[[ Selected excerpt open ]]
# Bucking when asked to canter?



## Bright Stride Equine (Oct 20, 2016)

I think that if she used to buck and then the rider fell or stopped it is very likely she learned that that is how to get out of work.

So with that in mind I would do what you are doing and push through it. However, rather than making her do a lap or two of canter, as soon as she is cantering kindly bring her back to trot or walk and give her lots of love and praise. A quick pause to reinforce that she gets a break only when she canters nicely and then ask for the transition again. The goal here would be to have her bucking fits get shorter and shorter (because she knows a nice canter means a break) until she eventually doesn't buck. As the bucking fits get shorter you can increase the length of each canter.

Also, bear in mind that after a lot of time off she could have very poor balance. Bucking at a canter is often due to a lack of balance as well.


----------



## RhiannaShea (Aug 8, 2016)

Bright Stride Equine said:


> I think that if she used to buck and then the rider fell or stopped it is very likely she learned that that is how to get out of work.
> 
> So with that in mind I would do what you are doing and push through it. However, rather than making her do a lap or two of canter, as soon as she is cantering kindly bring her back to trot or walk and give her lots of love and praise. A quick pause to reinforce that she gets a break only when she canters nicely and then ask for the transition again. The goal here would be to have her bucking fits get shorter and shorter (because she knows a nice canter means a break) until she eventually doesn't buck. As the bucking fits get shorter you can increase the length of each canter.
> 
> Also, bear in mind that after a lot of time off she could have very poor balance. Bucking at a canter is often due to a lack of balance as well.


I shall try that tomorrow, today I only did a few strides, just confused as she likes going fast most days, she has had around 4 months of lunging and working up to proper riding so would balance be a big problem? she didn't go straight to proper riding I had to work her muscles up to how they used to be first


----------



## Bright Stride Equine (Oct 20, 2016)

@;


RhiannaShea said:


> I shall try that tomorrow, today I only did a few strides, just confused as she likes going fast most days, she has had around 4 months of lunging and working up to proper riding so would balance be a big problem? she didn't go straight to proper riding I had to work her muscles up to how they used to be first


That is great that you took the time to build her muscle back up. How does she feel in the canter? Does she lean around corners or fall back to trot often? Those could be signs of her being unbalanced. Balance will come the more you work with her


----------



## RhiannaShea (Aug 8, 2016)
[[ Selected excerpt closed ]]
[[ Supplied entries open ]]
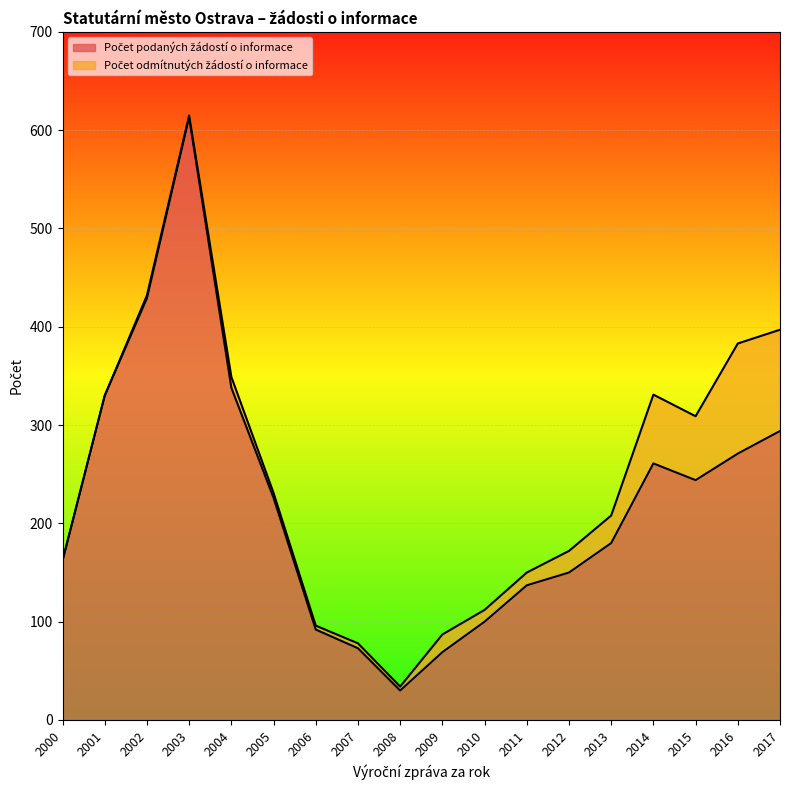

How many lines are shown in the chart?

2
[[ Supplied entries closed ]]
[[ Supplied entries open ]]
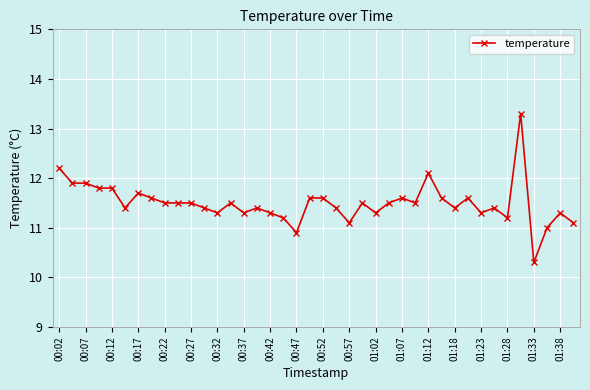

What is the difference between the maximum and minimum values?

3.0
[[ Supplied entries closed ]]
[[ Supplied entries open ]]
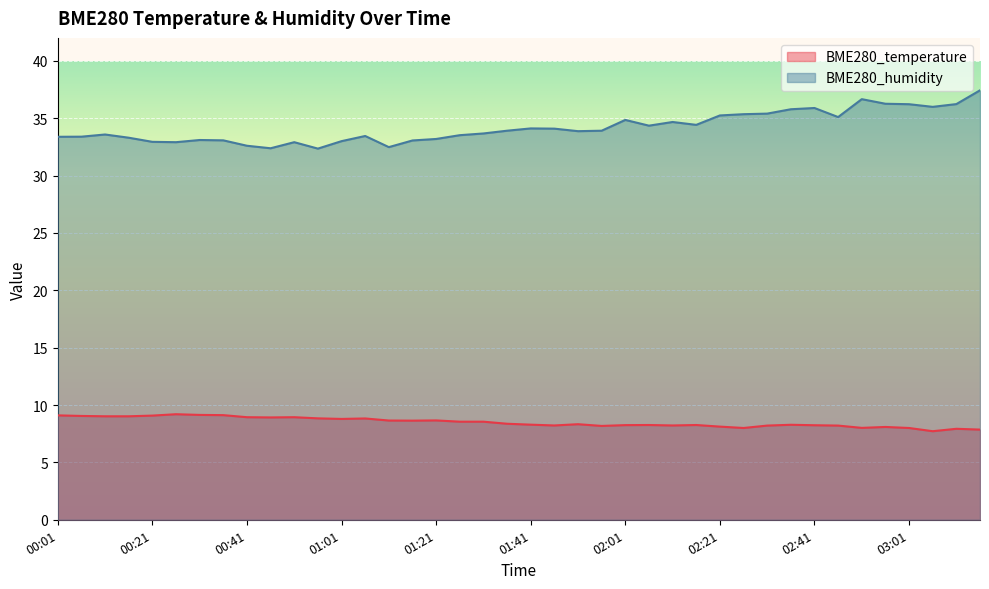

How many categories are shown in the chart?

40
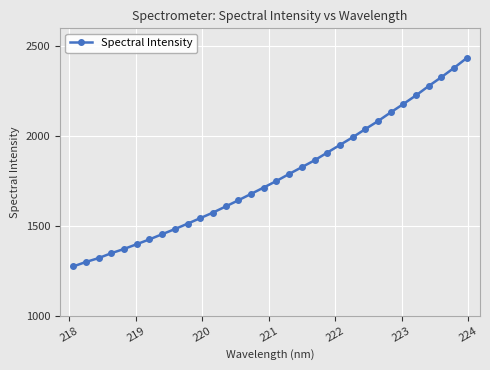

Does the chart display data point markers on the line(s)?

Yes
[[ Supplied entries closed ]]
> _Work item_
Can you carry on the forum thread about a mare bucking when asked to canter, picking up right after its last line? The data comes from a source unrelated to the thread.

> _Exercise answer_
Bright Stride Equine said:


> @;
> 
> That is great that you took the time to build her muscle back up. How does she feel in the canter? Does she lean around corners or fall back to trot often? Those could be signs of her being unbalanced. Balance will come the more you work with her


She had physio as well cause I didn't wanna risk anything and make it worse and I'm having lessons on the basics again so it's not me messing her up again. She feels fine, starting on corners she more balanced on the lunge so I'll try that and yes she has fallen back into trott a few times but she's also managed a full two laps in canter so it may be how she starts?


----------



## SandermanHorsemanship (Dec 1, 2016)

If you are just not getting back into it with her, I would start slowly, getting her soft and supple at the walk and trot, and getting yourself back in the riding mindset. Can you remain on her when she bucks? If so, when she bucks, quickly pull her nose to the side, this makes it nearly impossible for her to buck. If you have difficulty staying on, have an experienced rider or trainer hop on her and correct her every time she bucks. I would also recommend cantering on a horse that is very well behaved in order to build your confidence.


----------



## RhiannaShea (Aug 8, 2016)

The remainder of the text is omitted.